Altrove, nella rappresentazione di oscuri retroscena, è stata dimostrata la fragilità di terreni impervii (un caso, alcuni anni fa, lo ha fornito The Good Shepherd – L'ombra del potere di Robert De Niro). E pur avendo le carte in regola per coniugare il film di denuncia a quello di genere, avvincendo lo spettatore e tenendone desta l'attenzione, qualche volta il cinema americano non spinge fino in fondo il pedale come in altri tempi era prerogativa di autori quali Alan J. Pakula o Stuart Rosenberg, sul modello dei Rosi, Petri, Damiani. Nonostante siano presenti le buone intenzioni nel voler prendere le distanze dal cliché, Cooper, chiamato a rimpiazzare Barry Levinson, non riesce definitivamente ad allontanarsi dal prototipo, conscio del fatto che si tratti della carta migliore per adescare lo spettatore: nella ferrea volontà di Bulger di rifiutare l'eutanasia al figlioletto malato, si ritrovano tracce di un Mike Corleone, laddove sulla contrapposizione tra mafia irlandese e polizia The Departed – Il bene e il male, pur discontinuo, diceva cose analoghe con maggior senso del ritmo.
Prodotto in sottrazione lievemente rétro, come il logo della Warner in apertura, Black Mass non mantiene fino in fondo la scelta dell'ellissi nei segmenti più cruenti, optando per una conclusione che, nei momenti clou, si rivela prevedibile. Né la mantiene sul piano della forma, dove lenti movimenti di macchina e campi lunghi non aggiungono, e anzi tolgono, epica a un racconto che si dipana lungo l'arco temporale di un ventennio. Per il resto, si è nel cinema di maniera e nel luogo comune a questo congeniale.
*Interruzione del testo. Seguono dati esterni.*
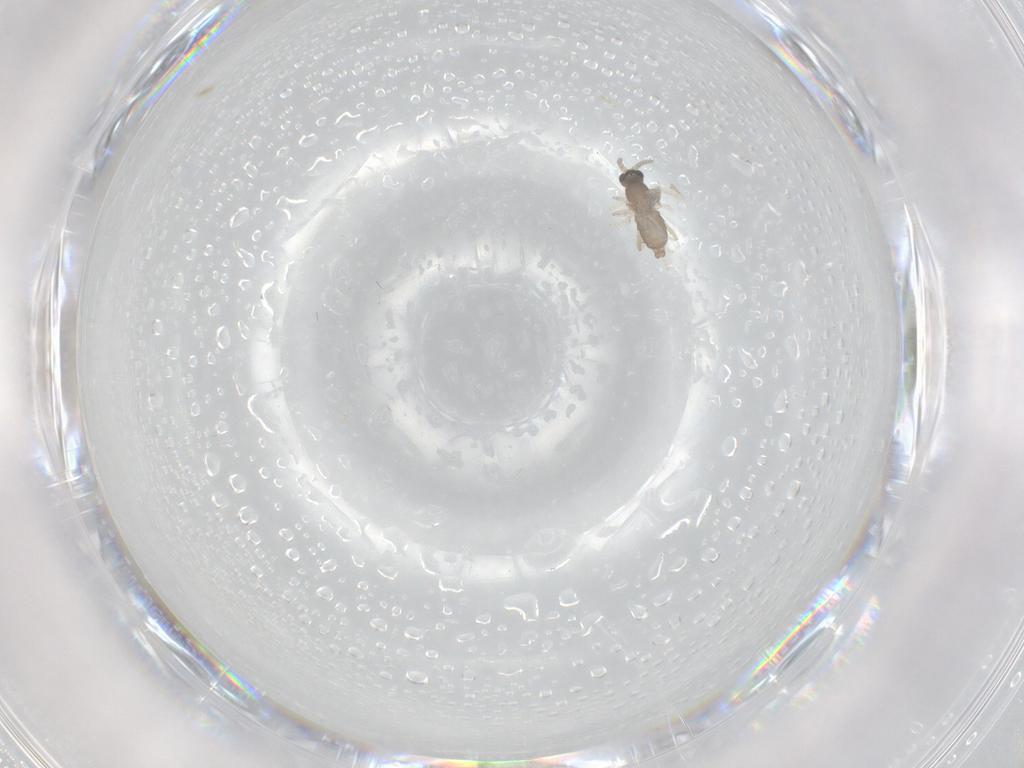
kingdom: Animalia
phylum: Arthropoda
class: Insecta
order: Diptera
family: Cecidomyiidae
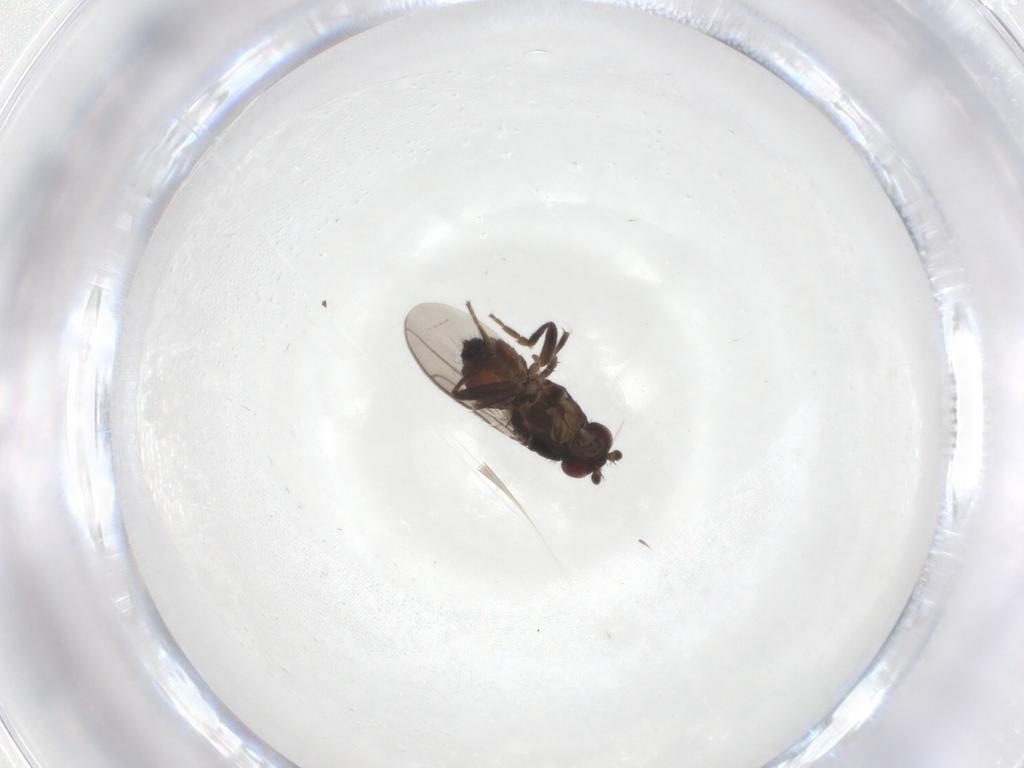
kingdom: Animalia
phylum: Arthropoda
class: Insecta
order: Diptera
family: Sphaeroceridae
Suggestiva, però, la scelta di una narrazione in flashback pronta a rimescolare le carte in tavola, dove gli sgherri di Bulger – messi alle strette dagli interrogatori – ne rivelano le efferatezze suggerendo che sono gli informatori della cattura del gangster. A patteggiare col demonio, si sa, ci si rimette sempre. Tra psicologie non abbastanza approfondite, la stessa performance di Depp riserva più di una perplessità, zavorrata dai difetti di un prodotto sostanzialmente sbagliato. Truccato in un modo che a tratti rammenta Richard Attenborough nei panni dell'omicida Christie (e come lui pronto a seppellire sottoterra le proprie vittime), Depp si ispira a Christopher Walken in atteggiamenti ed esplosioni di violenza, peraltro continuando a guardare a Brando; in ruoli analoghi, o comunque similari, aveva offerto prestazioni più sobrie in operazioni, sull'argomento, decisamente migliori.
Boston (1970), l'agente dell'FBI John Connolly convince il gangster irlandese James "Whitey"Bulger a collaborare con l'FBI per eliminare un nemico in comune: la mafia italiana.